• [^] # Re: Étiquettes non pertinentes

    Posté par (site web personnel) . En réponse au lien Tentative de manipulation de Wikipédia par l’équipe d’Éric Zemmour. Évalué à 10.

    Ton commentaire, aussi ridicule qu'il soit, est justement le commentaire parfait pour examiner les méthodes rhétoriques d'une partie de l’extrême droite.

    Vu qu'il se résume à grosso modo à une variation de "C'est fasciste de dire que Zemmour est un fasciste", on va regarder en détail ça.

    On pourrait croire que la phrase semble correct, vu qu'à minima, sa grammaire est correct. Mais en regardant, on va voir qu'elle laisse un sentiment de confusion mal placé.

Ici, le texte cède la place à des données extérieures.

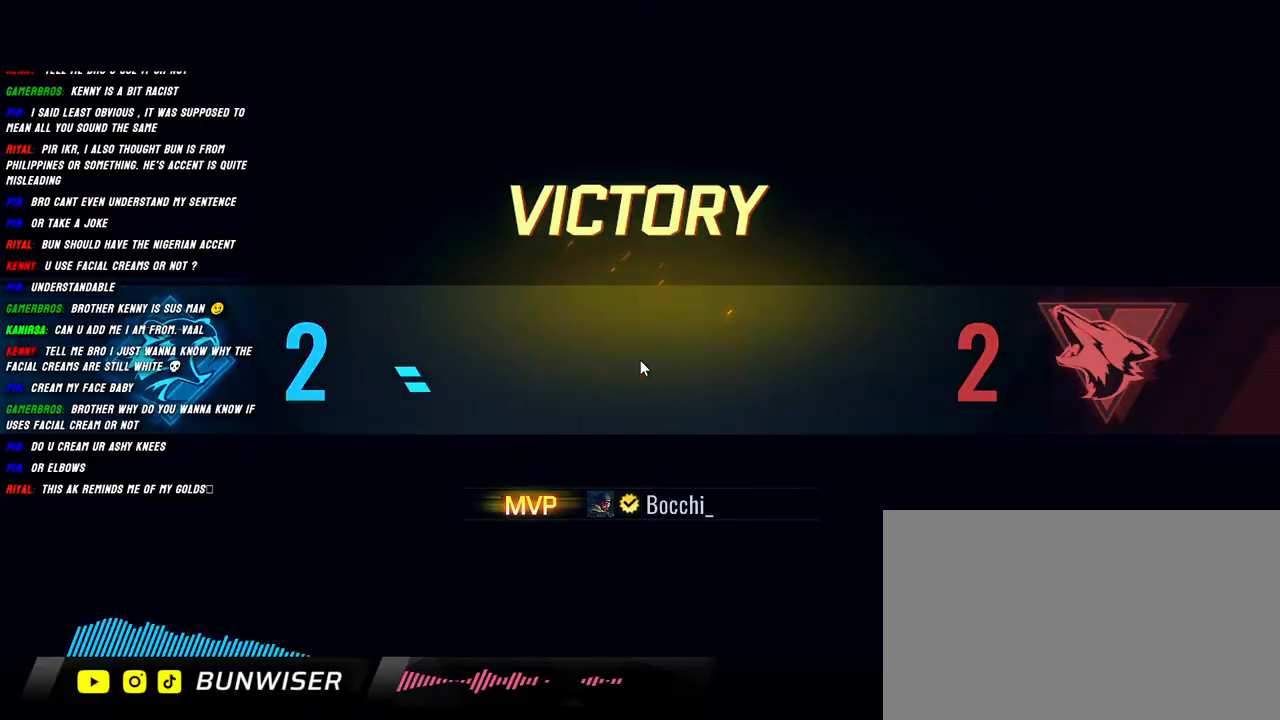
{"keys": [], "mouse": [], "events": []}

    En effet, les parties d’extrême droite ont bien compris que le fascisme, c'est mal vu. Contrairement par exemple au parti communiste qui continue de s'appeler partie communiste depuis toujours, on a relativement peu de groupes qui se réclament ouvertement du fascisme. Il y en a eu en France pourtant, comme le Faisceau, le PPF, etc. Mais ce nom n'est pas très positif, et si le parti ne veut pas être associé à ça, c'est bien parce que c'est actuellement indéfendable.

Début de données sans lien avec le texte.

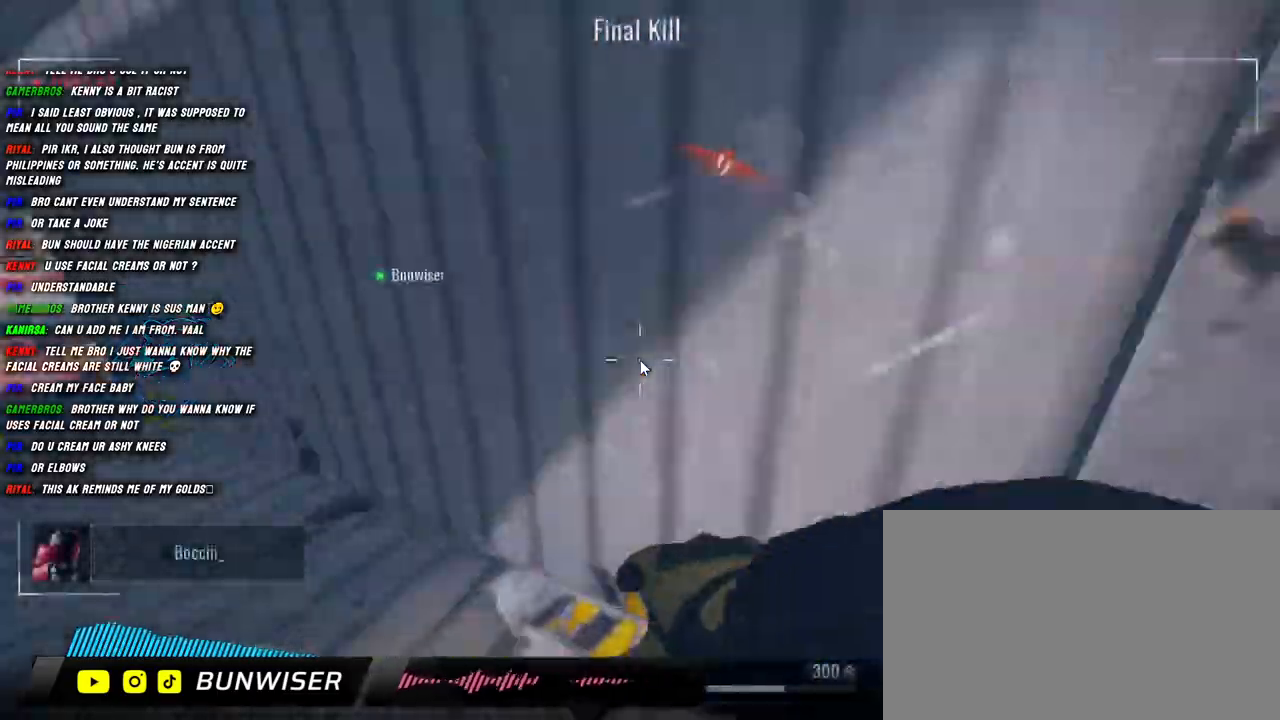
{"keys": ["tab"], "mouse": [], "events": [[434, "tab", "down"]]}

    Et donc, ne pas paraitre facho, c'est un impératif. À partir de la, il y a plusieurs façons.

    Une façon, c'est de réfuter l'appartenance au fascisme. C'est pour ça que l'équipe de Zemmour a soutenu la cellule WikiZedia (soutien sous forme de post sur Twitter, mais aussi l'envoi de Cheep qui était visiblement proche de l'équipe de campagne). Ou demander à faire retirer des tags sur Linuxfr.

    Une autre façon est simplement de faire perdre son sens aux mots. Par exemple, si quelqu'un utilise le mot fascisme pour dire tout et n'importe quoi, ça va diminuer son sens. Les manifs dans le monde qui comparent les mandats de masques à du fascisme, c'est in-fine ce genre de manœuvre. Dire que les antifascistes sont les vrais fascistes, c'est exactement ça. Et c'est exactement le but du commentaire. Les gens qui reprennent cet élément de langage ne sont pas forcément conscient de l'effet, mais c'est pas grave, l'important est que la personne en face passe du temps à se défendre et qu'un doute persiste.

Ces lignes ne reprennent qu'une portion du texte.